BEGIN Page excerpt
We’re living in an increasingly interconnected world. How has digital and social media changed the communications landscape over the years?

Since 1993, I served as a public affairs officer in the Marine Corps. When I first began training members of the military about working with the media, one critical learning objective was to maintain operational security (OPSEC). We call it ‘security at the source.’ This means that each individual is responsible for what you say to a reporter, or friends and family about information like troop size, capability, location and movement, timing of unit deployments, or even what you are doing from day to day. Give nothing away to the enemy as it may cause harm.
END Page excerpt
BEGIN Dataset extract
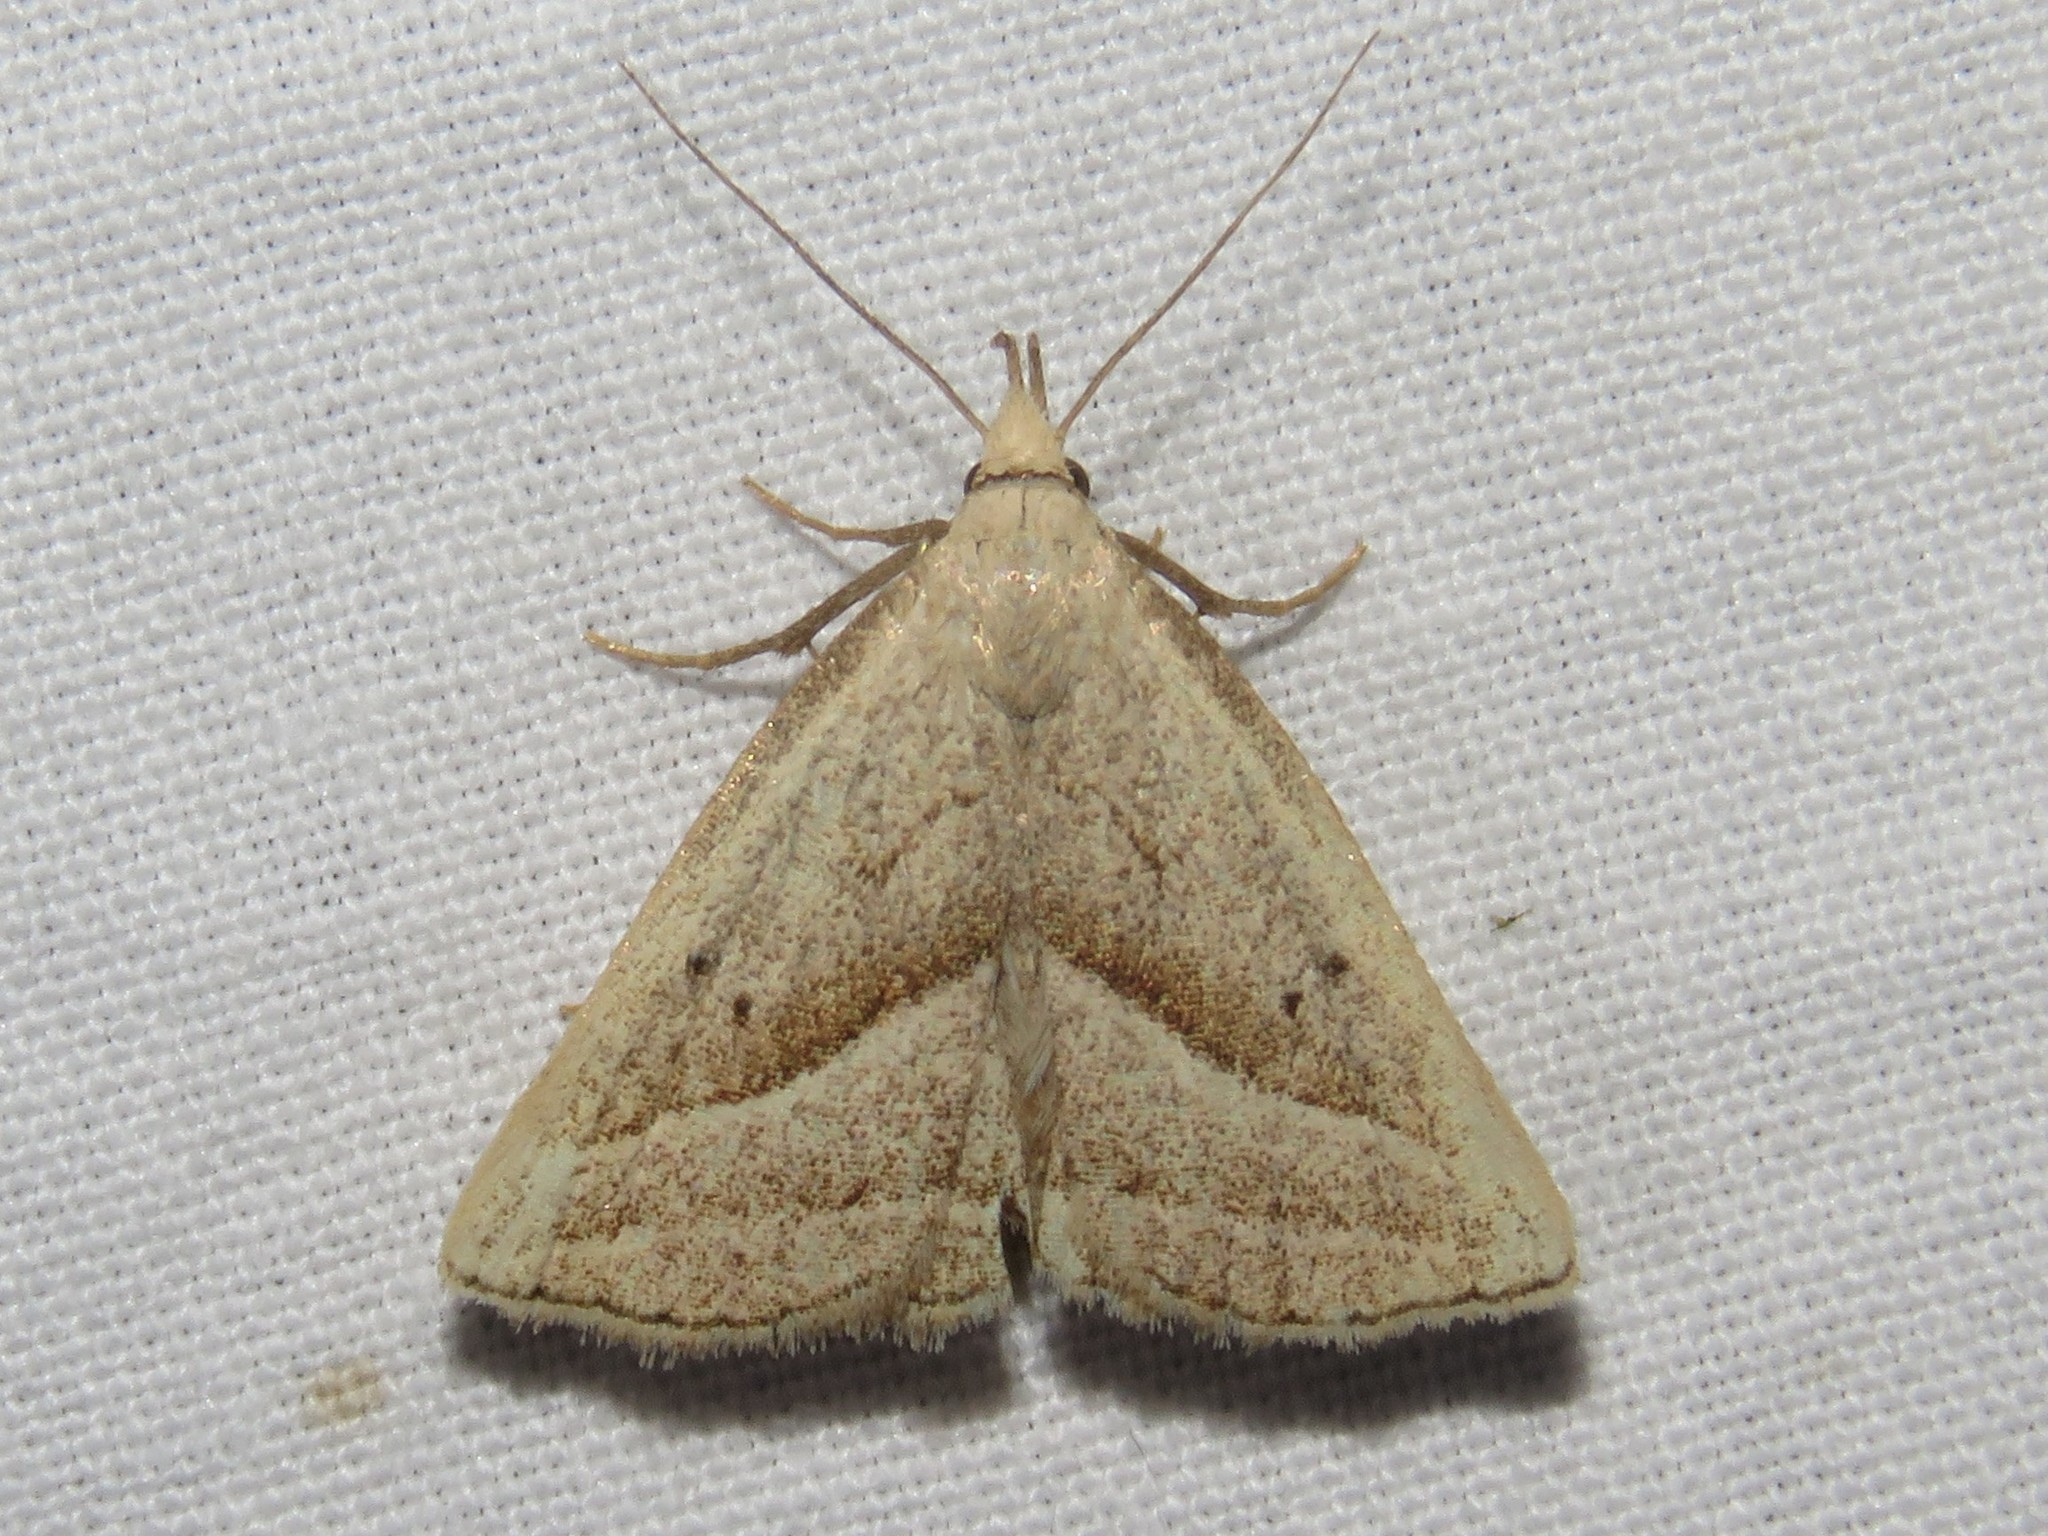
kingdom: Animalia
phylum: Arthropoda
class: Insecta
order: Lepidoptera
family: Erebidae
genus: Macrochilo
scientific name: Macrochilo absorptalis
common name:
END Dataset extract
▸ Goals
1) The excerpt on military media training names several types of information that service members should not reveal. List each one.
2) In the excerpt on military media training, reproduce the passage from "Since 1993, I" up to and including "may cause harm.".

▸ Responses for each task
1)
- troop size
- capability
- location and movement
- timing of unit deployments
- what you are doing from day to day

2)
Since 1993, I served as a public affairs officer in the Marine Corps. When I first began training members of the military about working with the media, one critical learning objective was to maintain operational security (OPSEC). We call it ‘security at the source.’ This means that each individual is responsible for what you say to a reporter, or friends and family about information like troop size, capability, location and movement, timing of unit deployments, or even what you are doing from day to day. Give nothing away to the enemy as it may cause harm.